Now how about with the index? Here’s the query.

--- 
select HU_12_NAME FROM huc12
WHERE ST_Intersects(Geometry, ST_GeomFromText('POLYGON((-70.286127 43.839038, 
-70.305482 43.823696, -70.30855 43.798912, -70.292028 43.773421, 
-70.243169 43.769644, -70.231367 43.774601, -70.193601 43.811186, 
-70.186048 43.836206, -70.264648 43.839274, -70.264648 43.839274, 
-70.274089 43.840218, -70.286127 43.839038))')) = 1
AND ROWID IN (
SELECT ROWID
FROM SpatialIndex
WHERE f_table_name = 'huc12'
AND search_frame = ST_GeomFromText('POLYGON((-70.286127 43.839038, 
-70.305482 43.823696, -70.30855 43.798912, -70.292028 43.773421, 
-70.243169 43.769644, -70.231367 43.774601, -70.193601 43.811186, 
-70.186048 43.836206, -70.264648 43.839274, -70.264648 43.839274, 
-70.274089 43.840218, -70.286127 43.839038))'));

And survey says! 0.186 seconds! Oh yeah.

Pink polygon query with spatial index

Pink polygon query with spatial index

So this all well and good, but the real reason why these queries are so fast is because the test geometry (the pink polygon) is so small. So lets push that a little.

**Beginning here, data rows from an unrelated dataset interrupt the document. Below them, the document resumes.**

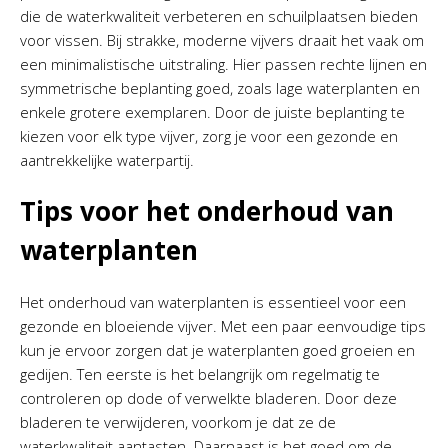
die de waterkwaliteit verbeteren en schuilplaatsen bieden
voor vissen. Bij strakke, moderne vijvers draait het vaak om
een minimalistische uitstraling. Hier passen rechte lijnen en
symmetrische beplanting goed, zoals lage waterplanten en
enkele grotere exemplaren. Door de juiste beplanting te
kiezen voor elk type vijver, zorg je voor een gezonde en
aantrekkelijke waterpartij.
Tips voor het onderhoud van
waterplanten
Het onderhoud van waterplanten is essentieel voor een
gezonde en bloeiende vijver. Met een paar eenvoudige tips
kun je ervoor zorgen dat je waterplanten goed groeien en
gedijen. Ten eerste is het belangrijk om regelmatig te
controleren op dode of verwelkte bladeren. Door deze
bladeren te verwijderen, voorkom je dat ze de
waterkwaliteit aantasten. Daarnaast is het goed om de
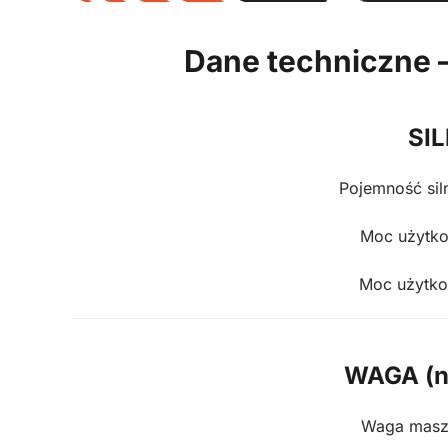
Dane techniczne
SIL
Pojemność sil
Moc użytk
Moc użytk
WAGA (n
Waga masz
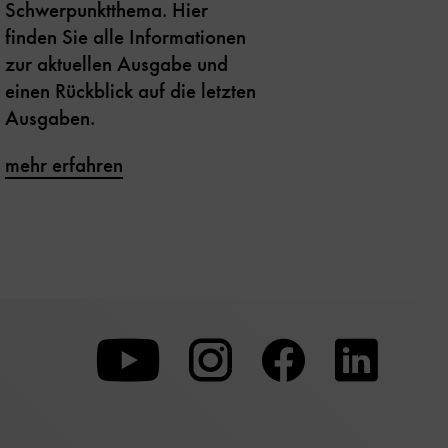
Schwerpunktthema. Hier
finden Sie alle Informationen
zur aktuellen Ausgabe und
einen Rückblick auf die letzten
Ausgaben.
mehr erfahren
Zu
Zu
Zu
unserer
unserer
unserer
Youtube-
Instagram-
Faceboo
Seite
Seite
Seite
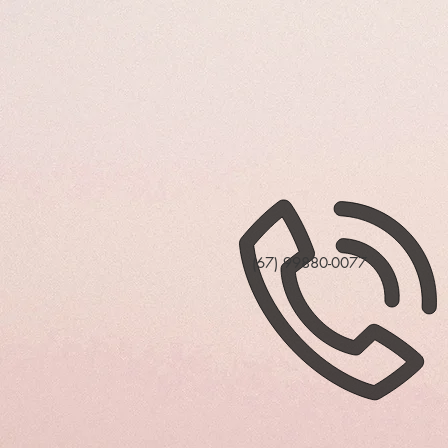
(67) 99880-0077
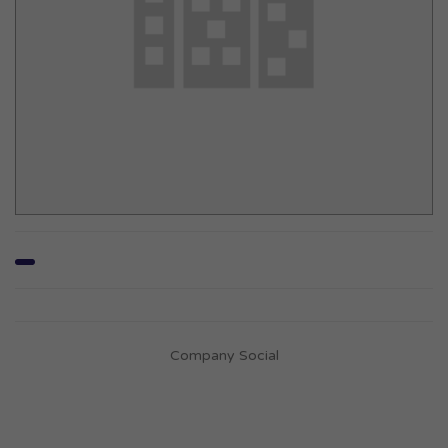
Company Social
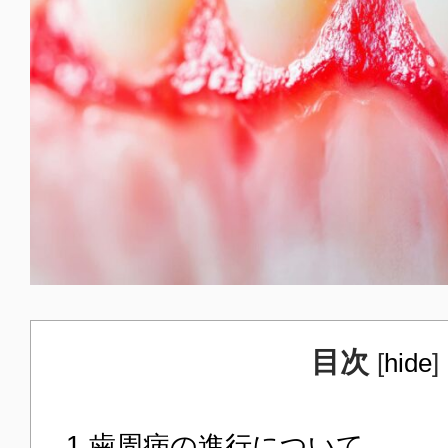
目次
[
hide
]
1
歯周病の進行について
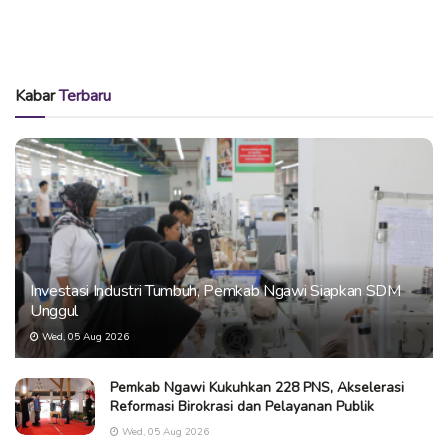
Kabar
Terbaru
Investasi Industri Tumbuh, Pemkab Ngawi Siapkan SDM
Unggul
Wed, 05 Aug 2026
Pemkab Ngawi Kukuhkan 228 PNS, Akselerasi
Reformasi Birokrasi dan Pelayanan Publik
Wed, 05 Aug 2026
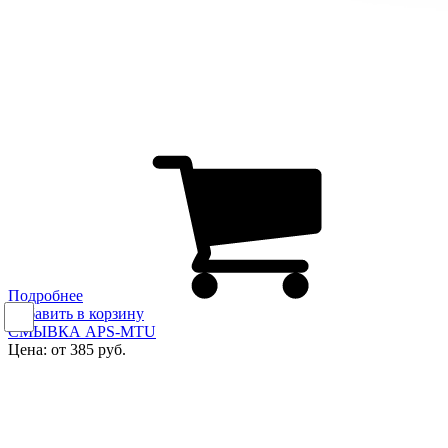
Подробнее
Добавить в корзину
СМЫВКА APS-MTU
Цена: от 385 руб.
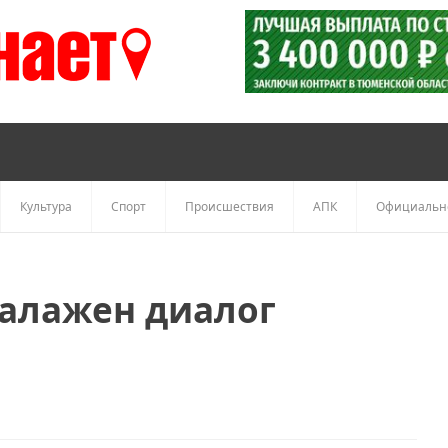
Культура
Спорт
Происшествия
АПК
Официальн
налажен диалог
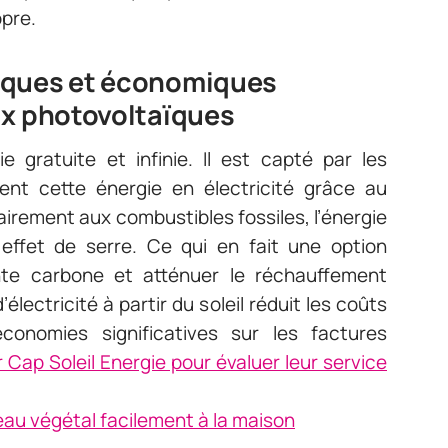
opre.
iques et économiques
ux photovoltaïques
e gratuite et infinie. Il est capté par les
ent cette énergie en électricité grâce au
rement aux combustibles fossiles, l’énergie
effet de serre. Ce qui en fait une option
inte carbone et atténuer le réchauffement
électricité à partir du soleil réduit les coûts
onomies significatives sur les factures
 Cap Soleil Energie pour évaluer leur service
eau végétal facilement à la maison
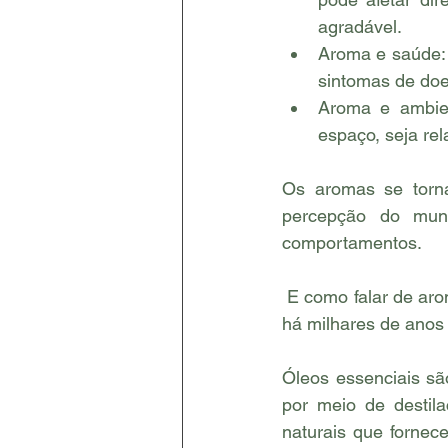
agradável.
Aroma e saúde: 
sintomas de doe
Aroma e ambien
espaço, seja rel
Os aromas se torna
percepção do mund
comportamentos.
 E como falar de aromas e não falar dos maravilhosos óleos essenciais que tem sido usados 
há milhares de anos 
Óleos essenciais sã
por meio de destil
naturais que fornec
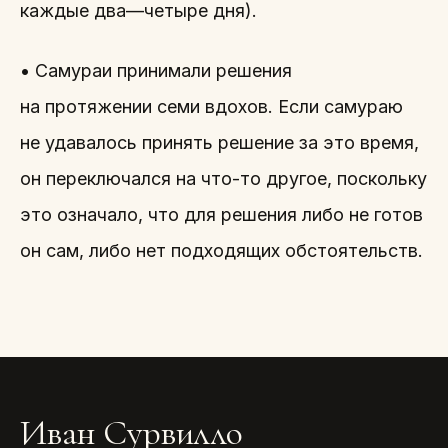
каждые два—четыре дня).
• Самураи принимали решения
на протяжении семи вдохов. Если самураю
не удавалось принять решение за это время,
он переключался на что-то другое, поскольку
это означало, что для решения либо не готов
он сам, либо нет подходящих обстоятельств.
Иван Сурвилло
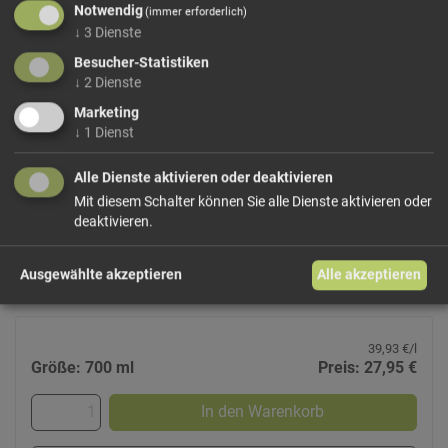
Notwendig
(immer erforderlich)
↓
3
Dienste
Besucher-Statistiken
↓
2
Dienste
Marketing
↓
1
Dienst
Williams Reserv Roner
Brand aus sorgfältig ausgewählten Williams-Christ-Birnen.
Nach dem schonenden Blasenverfahren zweimal gebrannt.
Alle Dienste aktivieren oder deaktivieren
Aroma und Geschmack der reifen Williamsbirne entfalten
Mit diesem Schalter können Sie alle Dienste aktivieren oder
sich.
deaktivieren.
Begrenzte Produktion.
42 Vol%
Ausgewählte akzeptieren
Alle akzeptieren
39,93 €/l
Größe: 700 ml
Preis: 27,95 €
In den Warenkorb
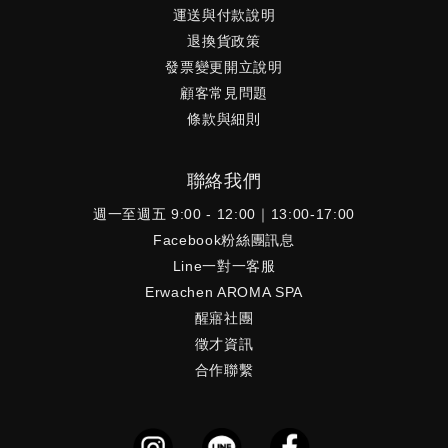
運送與付款說明
退換貨政策
發票變更開立說明
顧客常見問題
條款與細則
聯絡我們
週一至週五 9:00 - 12:00｜13:00-17:00
Facebook粉絲團訊息
Line一對一客服
Erwachen AROMA SPA
醒寤社團
徵才資訊
合作聯繫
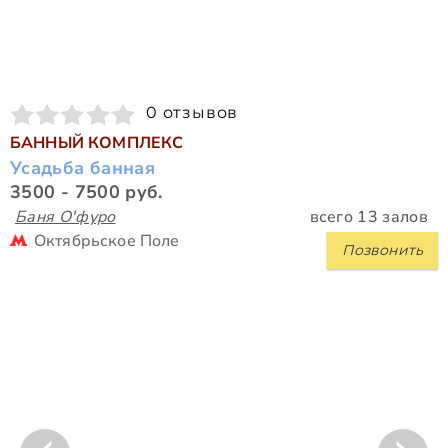
0 отзывов
БАННЫЙ КОМПЛЕКС
Усадьба банная
3500 - 7500 руб.
Баня О'фуро
всего 13 залов
Октябрьское Поле
Позвонить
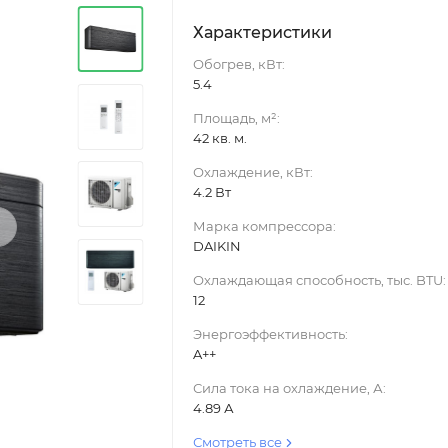
Характеристики
Обогрев, кВт:
5.4
Площадь, м²:
42 кв. м.
Охлаждение, кВт:
4.2 Вт
›
Марка компрессора:
DAIKIN
Охлаждающая способность, тыс. BTU:
12
Энергоэффективность:
A++
Сила тока на охлаждение, А:
4.89 А
Смотреть все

Multipart polygon with lotsa geometry

Multipart polygon with lotsa geometry

So, here I’ve made a single multipart polygon with lots of vertices to keep my query simple. I’ll spare you the geometry and the query, but the pink polygon above, querying a whole country of HUC12s with the spatial index, took 1.4 seconds. So, we finally broke our time limit with enough testing geometry.